━━━━━ WYBRANY FRAGMENT ━━━━━

Wczorajsze, drugie wystąpienie szefa FED przed Kongresem (tym razem przed Komisją Bankową Senatu) nie było już tak pozytywne dla rynków finansowych – Ben Bernanke dał wyraźnie do zrozumienia, iż bank centralny nie jest obecnie przygotowany na podjęcie ewentualnych dodatkowych działań w polityce pieniężnej. Tym samym QE3 (bądź coś zbliżonego) raczej nie pojawi się zbyt prędko – chyba, że sytuacja gospodarcza ulegnie gwałtownemu pogorszeniu.

━━━━━ WYBRANE DANE ━━━━━

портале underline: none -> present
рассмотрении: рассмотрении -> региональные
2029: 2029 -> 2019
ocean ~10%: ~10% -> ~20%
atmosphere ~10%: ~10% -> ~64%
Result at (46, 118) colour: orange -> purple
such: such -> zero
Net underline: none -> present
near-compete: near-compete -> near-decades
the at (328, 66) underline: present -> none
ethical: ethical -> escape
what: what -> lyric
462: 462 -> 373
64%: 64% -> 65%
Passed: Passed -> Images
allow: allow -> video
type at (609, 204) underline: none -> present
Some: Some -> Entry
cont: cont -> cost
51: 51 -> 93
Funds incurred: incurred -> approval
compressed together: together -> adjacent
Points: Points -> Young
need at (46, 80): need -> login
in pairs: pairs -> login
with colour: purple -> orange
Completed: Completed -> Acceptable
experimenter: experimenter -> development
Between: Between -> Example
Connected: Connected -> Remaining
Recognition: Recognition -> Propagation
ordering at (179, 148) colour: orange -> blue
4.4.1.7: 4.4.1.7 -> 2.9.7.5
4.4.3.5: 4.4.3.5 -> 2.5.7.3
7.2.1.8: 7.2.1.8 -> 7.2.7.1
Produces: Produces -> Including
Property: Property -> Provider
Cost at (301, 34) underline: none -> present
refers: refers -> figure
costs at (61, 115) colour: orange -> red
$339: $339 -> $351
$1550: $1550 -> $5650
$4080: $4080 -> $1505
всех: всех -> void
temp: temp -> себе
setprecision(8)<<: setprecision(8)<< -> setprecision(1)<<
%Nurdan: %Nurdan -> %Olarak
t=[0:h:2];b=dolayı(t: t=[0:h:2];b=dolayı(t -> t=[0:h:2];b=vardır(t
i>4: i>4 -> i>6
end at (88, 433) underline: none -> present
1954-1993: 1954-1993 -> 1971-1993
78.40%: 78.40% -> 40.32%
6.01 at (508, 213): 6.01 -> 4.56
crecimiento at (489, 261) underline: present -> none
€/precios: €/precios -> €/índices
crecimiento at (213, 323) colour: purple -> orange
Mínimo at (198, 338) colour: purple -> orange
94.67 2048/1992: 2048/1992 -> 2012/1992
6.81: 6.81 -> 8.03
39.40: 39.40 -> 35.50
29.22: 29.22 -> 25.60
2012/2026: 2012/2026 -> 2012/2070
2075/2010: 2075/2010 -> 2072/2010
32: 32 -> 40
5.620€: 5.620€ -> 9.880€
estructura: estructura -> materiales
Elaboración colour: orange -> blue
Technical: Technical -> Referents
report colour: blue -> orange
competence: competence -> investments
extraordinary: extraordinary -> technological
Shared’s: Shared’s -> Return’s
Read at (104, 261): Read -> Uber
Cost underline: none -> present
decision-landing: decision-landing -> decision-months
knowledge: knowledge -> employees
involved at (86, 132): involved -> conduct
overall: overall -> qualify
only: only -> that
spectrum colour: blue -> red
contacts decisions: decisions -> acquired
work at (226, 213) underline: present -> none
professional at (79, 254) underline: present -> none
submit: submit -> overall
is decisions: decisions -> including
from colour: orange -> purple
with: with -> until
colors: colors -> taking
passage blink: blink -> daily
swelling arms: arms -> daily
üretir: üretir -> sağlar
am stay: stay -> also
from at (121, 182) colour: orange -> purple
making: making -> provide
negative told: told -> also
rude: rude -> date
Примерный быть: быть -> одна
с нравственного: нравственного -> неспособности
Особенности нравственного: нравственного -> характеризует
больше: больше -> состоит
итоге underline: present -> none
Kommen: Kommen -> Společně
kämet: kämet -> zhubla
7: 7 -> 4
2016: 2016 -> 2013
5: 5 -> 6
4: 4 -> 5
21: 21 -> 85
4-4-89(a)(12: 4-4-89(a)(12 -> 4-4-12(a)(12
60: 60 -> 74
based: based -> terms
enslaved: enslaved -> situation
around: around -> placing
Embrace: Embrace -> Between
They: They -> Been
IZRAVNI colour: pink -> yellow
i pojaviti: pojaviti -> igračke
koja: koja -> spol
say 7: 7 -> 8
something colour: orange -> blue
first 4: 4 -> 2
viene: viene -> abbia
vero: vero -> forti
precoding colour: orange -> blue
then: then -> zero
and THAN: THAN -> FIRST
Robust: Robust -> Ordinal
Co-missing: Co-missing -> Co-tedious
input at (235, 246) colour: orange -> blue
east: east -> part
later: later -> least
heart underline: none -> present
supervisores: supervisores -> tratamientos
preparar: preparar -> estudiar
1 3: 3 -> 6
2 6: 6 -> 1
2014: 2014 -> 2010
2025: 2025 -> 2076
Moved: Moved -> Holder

━━━━━

- [TWOJE ZADANIE] Przed którą komisją wystąpił szef FED według wybranego fragmentu?

- [GOTOWA ODPOWIEDŹ] Przed Komisją Bankową Senatu.